Nanotechnology is a platform technology for manipulating materials at the atomic and molecular level.  The resultant manufactured nanomaterials are so small that they cannot be seen with an ordinary microscope. Yet “nano” means more than just tiny.  Nano engineered materials have the capacity to act in fundamentally novel ways, ways that cannot be predicted of the same materials at larger scale. Their exponentially small size gives them extraordinary mobility and their unique chemical and biological properties increase the potential for biological interaction and enhanced toxicity.

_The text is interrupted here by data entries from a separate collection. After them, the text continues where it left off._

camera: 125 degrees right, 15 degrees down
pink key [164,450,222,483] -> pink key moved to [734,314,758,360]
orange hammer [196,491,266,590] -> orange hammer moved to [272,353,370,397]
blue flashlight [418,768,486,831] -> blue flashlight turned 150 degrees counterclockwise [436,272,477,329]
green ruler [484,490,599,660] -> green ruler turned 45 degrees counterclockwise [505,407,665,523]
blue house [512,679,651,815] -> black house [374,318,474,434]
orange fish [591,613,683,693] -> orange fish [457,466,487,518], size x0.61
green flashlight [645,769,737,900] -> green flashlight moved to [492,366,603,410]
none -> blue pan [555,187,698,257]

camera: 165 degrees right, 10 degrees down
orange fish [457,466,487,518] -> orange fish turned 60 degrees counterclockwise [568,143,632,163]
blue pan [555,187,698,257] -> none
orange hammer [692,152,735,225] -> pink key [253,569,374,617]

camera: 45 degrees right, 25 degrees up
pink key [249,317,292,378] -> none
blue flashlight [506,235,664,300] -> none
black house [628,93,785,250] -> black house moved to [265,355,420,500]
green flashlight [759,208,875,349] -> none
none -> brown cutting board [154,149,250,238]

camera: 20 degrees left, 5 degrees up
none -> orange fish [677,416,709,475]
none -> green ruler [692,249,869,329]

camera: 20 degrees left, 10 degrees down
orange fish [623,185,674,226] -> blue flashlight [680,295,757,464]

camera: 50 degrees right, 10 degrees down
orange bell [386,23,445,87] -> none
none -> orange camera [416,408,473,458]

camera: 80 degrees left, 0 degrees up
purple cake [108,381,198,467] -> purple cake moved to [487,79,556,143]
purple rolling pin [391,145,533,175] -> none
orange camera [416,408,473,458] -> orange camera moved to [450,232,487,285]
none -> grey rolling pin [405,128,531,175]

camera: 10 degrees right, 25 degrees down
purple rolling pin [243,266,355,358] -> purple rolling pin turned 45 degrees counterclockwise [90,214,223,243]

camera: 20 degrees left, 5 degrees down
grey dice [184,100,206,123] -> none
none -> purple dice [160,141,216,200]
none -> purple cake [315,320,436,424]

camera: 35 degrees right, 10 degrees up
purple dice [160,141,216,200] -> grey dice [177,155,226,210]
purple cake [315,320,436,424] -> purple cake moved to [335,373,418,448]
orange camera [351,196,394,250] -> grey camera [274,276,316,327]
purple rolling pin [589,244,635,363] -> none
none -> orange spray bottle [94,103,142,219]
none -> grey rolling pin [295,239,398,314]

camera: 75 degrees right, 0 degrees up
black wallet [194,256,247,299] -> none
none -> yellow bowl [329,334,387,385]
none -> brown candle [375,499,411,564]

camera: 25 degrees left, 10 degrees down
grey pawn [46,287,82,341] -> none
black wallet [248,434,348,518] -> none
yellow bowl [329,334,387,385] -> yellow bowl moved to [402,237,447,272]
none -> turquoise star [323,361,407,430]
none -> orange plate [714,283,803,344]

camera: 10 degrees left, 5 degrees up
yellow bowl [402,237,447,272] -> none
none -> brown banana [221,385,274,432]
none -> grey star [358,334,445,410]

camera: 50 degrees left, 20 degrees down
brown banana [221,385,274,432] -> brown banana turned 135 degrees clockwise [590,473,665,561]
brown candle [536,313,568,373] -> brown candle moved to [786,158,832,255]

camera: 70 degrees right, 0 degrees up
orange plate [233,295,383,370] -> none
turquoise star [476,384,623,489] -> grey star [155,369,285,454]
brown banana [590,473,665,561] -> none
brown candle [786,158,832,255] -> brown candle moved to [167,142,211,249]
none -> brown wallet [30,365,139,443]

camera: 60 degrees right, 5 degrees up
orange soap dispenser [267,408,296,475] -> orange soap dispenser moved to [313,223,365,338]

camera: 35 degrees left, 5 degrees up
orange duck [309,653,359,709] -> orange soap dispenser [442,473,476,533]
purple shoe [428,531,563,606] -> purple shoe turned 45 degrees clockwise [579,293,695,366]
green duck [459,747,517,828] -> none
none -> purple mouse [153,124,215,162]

The U.S. organic community has consistently agreed that, like genetic engineering, nanomaterials must be excluded from organic foods and packing.  In fact, in response to public outcry, the food industry as a whole is moving away from nanotechnology in food.  Just this month, Dunkin’ Donuts announced that it will no longer use nanomaterials in its donuts—specifically nano-titanium dioxide in its powdered sugar. McDonald’s and Kraft have also previously announced that they do not use nanomaterials in their products. 

“It is unfathomable that while so many companies are taking nanomaterials out of their foods, that the National Organic Program has devised a gateway for ushering nanomaterials into organic foods,” said Dr. Lisa J. Bunin, organic policy director at Center for Food Safety.  “This guidance needs to change.”

USDA/NOP’s approach to nanotechnology runs counter to most other nation’s organic programs.  Canada, Australia and Austria have prohibited nanoparticles smaller than 100 nanometers(nm) from organic foods. The United Kingdom prohibits nanomaterials smaller than 200nm.  Instead, the NOP has established a process whereby companies can petition to allow nanomaterials into their food as a synthetic ingredient.  Moreover, the new NOP guidance is silent on nanoparticles in packaging, which is an increasingly common application of the technology. 

“It is surprising to see USDA taking actions that are inconsistent with our organic trading partners, especially since the U.S. has been rushing to establish equivalency agreements with other nations and economic regions,” said Dr. Bunin.  “This latest action has the potential to render such agreements null and void, which is neither in the country’s best interests nor those of our nation’s own organic producers.”

These are examples of known and developing uses of nanotechnology in agriculture and food products:

  • Food additives, such as for coloring, flavoring, enhanced absorption of nutrients or modifying texture
  • Packaging, including quantum dots for traceability, UV light filters, nanoclays as gas barriers and carbon nanotubes to alter strength-to-weight ratio, nanosilver as an antimicrobial
  • Environmental, such as soil remediation
  • Pesticides, such as pesticide delivery in nanoemulsions and nanoencapsulation, pesticidal feed additives
  • Plastic containers and wraps with stain and water resistant coatings.